The phenotypic tests are useful for identifying a small number of isolates, especially clinical samples, as their software databases mainly contain clinically important bacteria. However, when using these methods their limitations must be considered, such as their poor reproducibility, a result of the plasticity of bacterial growth, the logistic difficulties for large-scale applications, and their sometimes poor discriminatory power (Mohania et al., 2008). Another issue is that bacterial isolates do not express all their genes at the same time, as gene expression is related to environmental conditions. Considering this, the identification of such isolates only by biochemical tests can be jeopardized.
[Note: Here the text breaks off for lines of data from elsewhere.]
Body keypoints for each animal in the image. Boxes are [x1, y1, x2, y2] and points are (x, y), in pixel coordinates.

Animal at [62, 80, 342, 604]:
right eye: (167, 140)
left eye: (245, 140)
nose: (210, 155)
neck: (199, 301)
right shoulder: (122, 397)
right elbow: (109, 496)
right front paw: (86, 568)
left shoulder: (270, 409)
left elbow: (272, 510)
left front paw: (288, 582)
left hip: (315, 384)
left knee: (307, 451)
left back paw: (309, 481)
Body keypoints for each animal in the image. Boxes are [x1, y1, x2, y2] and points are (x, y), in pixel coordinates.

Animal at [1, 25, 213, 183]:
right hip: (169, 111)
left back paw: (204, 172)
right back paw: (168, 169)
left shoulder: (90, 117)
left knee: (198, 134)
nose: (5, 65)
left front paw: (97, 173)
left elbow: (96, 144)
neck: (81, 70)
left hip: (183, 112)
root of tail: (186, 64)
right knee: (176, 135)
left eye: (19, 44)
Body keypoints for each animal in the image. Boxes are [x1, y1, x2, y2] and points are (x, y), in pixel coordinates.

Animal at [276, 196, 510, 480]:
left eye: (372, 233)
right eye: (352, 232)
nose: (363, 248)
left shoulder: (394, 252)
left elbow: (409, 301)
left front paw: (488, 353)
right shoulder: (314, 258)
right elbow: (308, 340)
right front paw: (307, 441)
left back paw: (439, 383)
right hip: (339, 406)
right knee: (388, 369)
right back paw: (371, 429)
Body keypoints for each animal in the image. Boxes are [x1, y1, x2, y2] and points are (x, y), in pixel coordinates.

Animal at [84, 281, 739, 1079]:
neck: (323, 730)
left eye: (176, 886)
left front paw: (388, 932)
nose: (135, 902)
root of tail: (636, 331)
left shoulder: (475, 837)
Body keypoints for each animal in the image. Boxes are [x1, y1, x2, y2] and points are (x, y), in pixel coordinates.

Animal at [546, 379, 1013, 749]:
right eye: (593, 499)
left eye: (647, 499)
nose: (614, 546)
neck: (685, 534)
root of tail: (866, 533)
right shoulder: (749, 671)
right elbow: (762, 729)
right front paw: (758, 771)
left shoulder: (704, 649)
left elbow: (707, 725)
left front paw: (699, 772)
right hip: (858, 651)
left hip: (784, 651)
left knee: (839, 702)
In conclusion, the choice of identification method must be carefully analysed. Some factors must be considered, such as the origin of the samples (food or clinical isolates), the number of isolates to be identified, and staff qualifications. For clinical samples, a phenotypic test could be used as a trial test, but the molecular methods are more accurate and should be used as confirmatory tests for hard-to-identify isolates. Considering that most of the LAB isolation and identification studies aim to detect potential biopreservative isolates from food, the molecular approach is probably the most sensitive.


The authors thank CNPq, CAPES, and FAPEMIG for supporting this study.